PROVIDED RECORDS:

══════════════════════════════

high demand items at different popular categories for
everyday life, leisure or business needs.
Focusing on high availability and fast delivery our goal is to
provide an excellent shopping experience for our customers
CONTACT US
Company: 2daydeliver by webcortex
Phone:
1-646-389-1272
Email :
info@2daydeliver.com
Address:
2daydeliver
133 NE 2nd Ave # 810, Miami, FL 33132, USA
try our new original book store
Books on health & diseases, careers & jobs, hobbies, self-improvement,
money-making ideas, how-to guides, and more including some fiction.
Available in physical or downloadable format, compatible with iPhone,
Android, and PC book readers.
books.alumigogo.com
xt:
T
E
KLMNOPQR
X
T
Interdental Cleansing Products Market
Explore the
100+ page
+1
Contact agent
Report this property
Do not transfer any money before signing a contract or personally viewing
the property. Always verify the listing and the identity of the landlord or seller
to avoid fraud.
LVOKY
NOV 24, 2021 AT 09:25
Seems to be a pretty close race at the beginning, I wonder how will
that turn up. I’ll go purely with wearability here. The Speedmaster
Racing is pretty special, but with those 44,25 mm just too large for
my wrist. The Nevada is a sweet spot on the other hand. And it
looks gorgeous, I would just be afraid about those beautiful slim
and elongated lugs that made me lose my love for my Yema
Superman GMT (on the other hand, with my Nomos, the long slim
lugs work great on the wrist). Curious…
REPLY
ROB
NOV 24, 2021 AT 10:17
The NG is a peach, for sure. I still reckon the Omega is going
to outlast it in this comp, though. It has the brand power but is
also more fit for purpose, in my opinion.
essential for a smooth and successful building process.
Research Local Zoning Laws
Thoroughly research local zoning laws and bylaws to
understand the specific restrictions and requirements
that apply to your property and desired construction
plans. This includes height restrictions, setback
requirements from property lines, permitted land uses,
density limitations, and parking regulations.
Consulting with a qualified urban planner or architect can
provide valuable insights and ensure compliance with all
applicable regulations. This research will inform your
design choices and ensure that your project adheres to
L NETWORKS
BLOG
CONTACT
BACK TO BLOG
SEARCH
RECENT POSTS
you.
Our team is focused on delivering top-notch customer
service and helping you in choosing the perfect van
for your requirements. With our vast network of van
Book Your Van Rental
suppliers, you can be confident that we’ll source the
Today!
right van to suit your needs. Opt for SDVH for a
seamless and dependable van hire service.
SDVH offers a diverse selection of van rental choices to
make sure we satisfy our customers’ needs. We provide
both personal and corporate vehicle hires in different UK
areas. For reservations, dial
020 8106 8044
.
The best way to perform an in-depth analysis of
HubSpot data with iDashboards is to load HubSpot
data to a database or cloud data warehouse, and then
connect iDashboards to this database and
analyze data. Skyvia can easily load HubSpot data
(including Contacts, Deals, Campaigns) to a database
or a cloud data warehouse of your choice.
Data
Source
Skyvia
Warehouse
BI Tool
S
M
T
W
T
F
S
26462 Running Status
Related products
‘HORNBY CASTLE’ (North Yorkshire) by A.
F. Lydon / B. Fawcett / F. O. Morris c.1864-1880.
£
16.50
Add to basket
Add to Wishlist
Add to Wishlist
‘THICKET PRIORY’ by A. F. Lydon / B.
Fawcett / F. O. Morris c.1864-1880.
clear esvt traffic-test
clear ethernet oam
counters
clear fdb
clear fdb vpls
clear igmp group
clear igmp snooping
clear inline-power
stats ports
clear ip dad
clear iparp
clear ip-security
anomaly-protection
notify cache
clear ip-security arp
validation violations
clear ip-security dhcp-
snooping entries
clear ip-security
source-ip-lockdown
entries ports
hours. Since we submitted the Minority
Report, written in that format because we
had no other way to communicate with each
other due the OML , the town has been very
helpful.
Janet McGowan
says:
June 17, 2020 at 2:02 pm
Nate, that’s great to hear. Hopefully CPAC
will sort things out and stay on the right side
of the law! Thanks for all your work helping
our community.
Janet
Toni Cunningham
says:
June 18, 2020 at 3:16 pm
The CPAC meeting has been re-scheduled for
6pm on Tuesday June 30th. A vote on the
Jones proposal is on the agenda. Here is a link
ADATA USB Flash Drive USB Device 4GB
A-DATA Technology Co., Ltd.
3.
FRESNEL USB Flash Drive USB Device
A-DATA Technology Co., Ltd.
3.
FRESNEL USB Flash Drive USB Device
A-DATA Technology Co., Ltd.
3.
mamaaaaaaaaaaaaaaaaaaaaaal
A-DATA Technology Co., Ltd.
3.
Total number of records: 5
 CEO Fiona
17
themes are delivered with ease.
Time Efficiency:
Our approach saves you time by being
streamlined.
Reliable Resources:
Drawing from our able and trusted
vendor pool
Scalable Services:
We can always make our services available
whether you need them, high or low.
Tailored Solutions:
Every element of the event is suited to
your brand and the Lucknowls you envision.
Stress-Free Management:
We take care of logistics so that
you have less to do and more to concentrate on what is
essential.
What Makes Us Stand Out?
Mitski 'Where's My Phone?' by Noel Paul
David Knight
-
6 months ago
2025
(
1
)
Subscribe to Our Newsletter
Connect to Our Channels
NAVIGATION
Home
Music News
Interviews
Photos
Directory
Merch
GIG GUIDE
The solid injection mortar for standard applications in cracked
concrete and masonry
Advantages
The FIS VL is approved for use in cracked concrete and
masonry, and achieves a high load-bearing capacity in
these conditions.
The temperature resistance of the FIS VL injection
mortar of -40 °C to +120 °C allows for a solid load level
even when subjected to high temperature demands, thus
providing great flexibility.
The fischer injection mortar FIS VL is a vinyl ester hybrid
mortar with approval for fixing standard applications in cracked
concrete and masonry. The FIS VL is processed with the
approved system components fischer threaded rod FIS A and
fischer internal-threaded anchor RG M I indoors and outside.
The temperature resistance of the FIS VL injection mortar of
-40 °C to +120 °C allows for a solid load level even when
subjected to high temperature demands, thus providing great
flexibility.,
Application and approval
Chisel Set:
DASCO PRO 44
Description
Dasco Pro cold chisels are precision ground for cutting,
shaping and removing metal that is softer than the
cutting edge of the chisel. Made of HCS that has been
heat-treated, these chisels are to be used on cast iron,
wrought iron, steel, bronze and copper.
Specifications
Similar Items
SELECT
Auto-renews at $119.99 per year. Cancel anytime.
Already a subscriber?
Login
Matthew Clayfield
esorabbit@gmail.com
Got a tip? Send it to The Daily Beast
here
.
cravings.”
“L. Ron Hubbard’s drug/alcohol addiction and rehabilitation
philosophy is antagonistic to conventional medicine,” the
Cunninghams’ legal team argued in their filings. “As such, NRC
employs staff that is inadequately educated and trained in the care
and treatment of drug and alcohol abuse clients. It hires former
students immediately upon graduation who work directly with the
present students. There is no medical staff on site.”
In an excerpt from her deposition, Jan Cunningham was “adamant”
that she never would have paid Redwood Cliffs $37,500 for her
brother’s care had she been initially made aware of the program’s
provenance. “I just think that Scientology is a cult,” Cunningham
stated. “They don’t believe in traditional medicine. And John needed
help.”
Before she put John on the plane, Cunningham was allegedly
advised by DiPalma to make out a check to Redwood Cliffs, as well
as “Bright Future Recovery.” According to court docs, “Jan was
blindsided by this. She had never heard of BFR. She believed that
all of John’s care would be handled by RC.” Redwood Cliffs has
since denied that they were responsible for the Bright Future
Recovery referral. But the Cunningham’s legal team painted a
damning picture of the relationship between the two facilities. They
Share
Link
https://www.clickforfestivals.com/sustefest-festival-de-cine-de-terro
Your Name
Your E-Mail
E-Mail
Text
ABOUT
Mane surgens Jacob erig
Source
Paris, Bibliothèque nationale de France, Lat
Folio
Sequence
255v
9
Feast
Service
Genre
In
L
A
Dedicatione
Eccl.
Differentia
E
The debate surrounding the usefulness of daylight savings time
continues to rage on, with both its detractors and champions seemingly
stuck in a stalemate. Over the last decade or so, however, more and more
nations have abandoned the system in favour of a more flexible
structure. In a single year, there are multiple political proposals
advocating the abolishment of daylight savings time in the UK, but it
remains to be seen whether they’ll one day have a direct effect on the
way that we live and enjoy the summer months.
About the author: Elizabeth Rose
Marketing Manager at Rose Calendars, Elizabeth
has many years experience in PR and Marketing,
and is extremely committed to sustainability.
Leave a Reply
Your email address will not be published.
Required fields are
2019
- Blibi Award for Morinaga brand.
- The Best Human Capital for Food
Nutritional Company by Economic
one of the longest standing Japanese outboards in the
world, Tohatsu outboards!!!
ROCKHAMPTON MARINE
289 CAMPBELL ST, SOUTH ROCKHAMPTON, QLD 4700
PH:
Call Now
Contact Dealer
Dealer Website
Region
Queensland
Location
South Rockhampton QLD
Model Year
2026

══════════════════════════════

YOUR ASSIGNMENT: Rewrite the lines from the very first one down through the line containing "Available in physical", both ends included, as a JSON list of strings with one string per line and blank lines left out.

EXERCISE SOLUTION:
[
  "high demand items at different popular categories for",
  "everyday life, leisure or business needs.",
  "Focusing on high availability and fast delivery our goal is to",
  "provide an excellent shopping experience for our customers",
  "CONTACT US",
  "Company: 2daydeliver by webcortex",
  "Phone:",
  "1-646-389-1272",
  "Email :",
  "info@2daydeliver.com",
  "Address:",
  "2daydeliver",
  "133 NE 2nd Ave # 810, Miami, FL 33132, USA",
  "try our new original book store",
  "Books on health & diseases, careers & jobs, hobbies, self-improvement,",
  "money-making ideas, how-to guides, and more including some fiction.",
  "Available in physical or downloadable format, compatible with iPhone,"
]